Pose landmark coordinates

○ ○ ○

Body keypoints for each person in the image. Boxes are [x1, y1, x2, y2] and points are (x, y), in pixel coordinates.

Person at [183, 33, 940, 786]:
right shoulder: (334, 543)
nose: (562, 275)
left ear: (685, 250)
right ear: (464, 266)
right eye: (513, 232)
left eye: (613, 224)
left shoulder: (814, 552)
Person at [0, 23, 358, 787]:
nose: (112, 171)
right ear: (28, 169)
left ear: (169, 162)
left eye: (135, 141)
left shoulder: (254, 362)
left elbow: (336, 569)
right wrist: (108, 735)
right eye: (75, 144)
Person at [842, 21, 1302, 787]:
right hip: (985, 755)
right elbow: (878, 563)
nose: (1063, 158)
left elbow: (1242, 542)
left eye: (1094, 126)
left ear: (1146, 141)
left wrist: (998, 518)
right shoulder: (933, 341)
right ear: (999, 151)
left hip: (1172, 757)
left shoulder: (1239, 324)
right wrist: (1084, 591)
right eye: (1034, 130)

○ ○ ○

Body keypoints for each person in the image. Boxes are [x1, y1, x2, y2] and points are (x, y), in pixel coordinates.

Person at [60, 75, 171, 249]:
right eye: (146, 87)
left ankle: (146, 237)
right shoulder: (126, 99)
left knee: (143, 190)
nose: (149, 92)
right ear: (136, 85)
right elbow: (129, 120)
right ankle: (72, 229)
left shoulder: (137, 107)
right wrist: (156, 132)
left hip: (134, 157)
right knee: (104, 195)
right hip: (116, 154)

○ ○ ○

— What is expected —
In the entries above, the lines between the one holding "right ankle: (72, 229)" and the one holding "right hip: (116, 154)", inclusive, are to be printed exactly as written, and those alone.

— Written answer —
right ankle: (72, 229)
left shoulder: (137, 107)
right wrist: (156, 132)
left hip: (134, 157)
right knee: (104, 195)
right hip: (116, 154)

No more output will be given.